START Entries supplied
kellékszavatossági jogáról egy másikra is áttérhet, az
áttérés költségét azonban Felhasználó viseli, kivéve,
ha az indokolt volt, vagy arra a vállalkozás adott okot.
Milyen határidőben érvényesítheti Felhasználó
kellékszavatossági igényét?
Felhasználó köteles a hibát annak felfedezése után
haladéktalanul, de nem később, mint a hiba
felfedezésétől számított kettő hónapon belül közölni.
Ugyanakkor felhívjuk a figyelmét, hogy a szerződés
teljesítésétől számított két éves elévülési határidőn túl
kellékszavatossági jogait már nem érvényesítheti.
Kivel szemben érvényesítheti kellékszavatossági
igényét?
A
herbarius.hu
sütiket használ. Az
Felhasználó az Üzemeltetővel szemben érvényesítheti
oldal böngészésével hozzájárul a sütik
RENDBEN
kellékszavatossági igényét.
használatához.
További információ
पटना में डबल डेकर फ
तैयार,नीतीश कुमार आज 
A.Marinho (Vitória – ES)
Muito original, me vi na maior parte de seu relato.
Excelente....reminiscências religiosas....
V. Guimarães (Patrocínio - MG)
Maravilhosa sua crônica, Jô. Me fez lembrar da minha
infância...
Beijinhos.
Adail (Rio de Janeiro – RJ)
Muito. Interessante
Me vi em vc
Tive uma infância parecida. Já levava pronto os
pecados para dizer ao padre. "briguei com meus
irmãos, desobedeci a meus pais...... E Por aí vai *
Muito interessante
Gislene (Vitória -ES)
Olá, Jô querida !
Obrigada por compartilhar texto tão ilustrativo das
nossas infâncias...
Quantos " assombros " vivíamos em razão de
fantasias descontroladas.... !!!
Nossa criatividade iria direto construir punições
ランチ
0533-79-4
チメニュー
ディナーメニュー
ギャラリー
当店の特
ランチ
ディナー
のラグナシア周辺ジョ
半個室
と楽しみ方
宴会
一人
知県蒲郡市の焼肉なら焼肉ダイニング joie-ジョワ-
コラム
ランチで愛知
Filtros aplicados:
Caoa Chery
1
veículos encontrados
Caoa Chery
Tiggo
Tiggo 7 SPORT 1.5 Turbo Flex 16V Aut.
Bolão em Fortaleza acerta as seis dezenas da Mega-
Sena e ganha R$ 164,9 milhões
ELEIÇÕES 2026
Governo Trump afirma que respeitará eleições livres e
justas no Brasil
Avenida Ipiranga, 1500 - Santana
END Entries supplied
* _Instructions to follow_
Reproduce the listing from its first line through the line that contains "V. Guimarães (Patrocínio - MG)", with both of those lines included.

* _Finished task_
kellékszavatossági jogáról egy másikra is áttérhet, az
áttérés költségét azonban Felhasználó viseli, kivéve,
ha az indokolt volt, vagy arra a vállalkozás adott okot.
Milyen határidőben érvényesítheti Felhasználó
kellékszavatossági igényét?
Felhasználó köteles a hibát annak felfedezése után
haladéktalanul, de nem később, mint a hiba
felfedezésétől számított kettő hónapon belül közölni.
Ugyanakkor felhívjuk a figyelmét, hogy a szerződés
teljesítésétől számított két éves elévülési határidőn túl
kellékszavatossági jogait már nem érvényesítheti.
Kivel szemben érvényesítheti kellékszavatossági
igényét?
A
herbarius.hu
sütiket használ. Az
Felhasználó az Üzemeltetővel szemben érvényesítheti
oldal böngészésével hozzájárul a sütik
RENDBEN
kellékszavatossági igényét.
használatához.
További információ
पटना में डबल डेकर फ
तैयार,नीतीश कुमार आज 
A.Marinho (Vitória – ES)
Muito original, me vi na maior parte de seu relato.
Excelente....reminiscências religiosas....
V. Guimarães (Patrocínio - MG)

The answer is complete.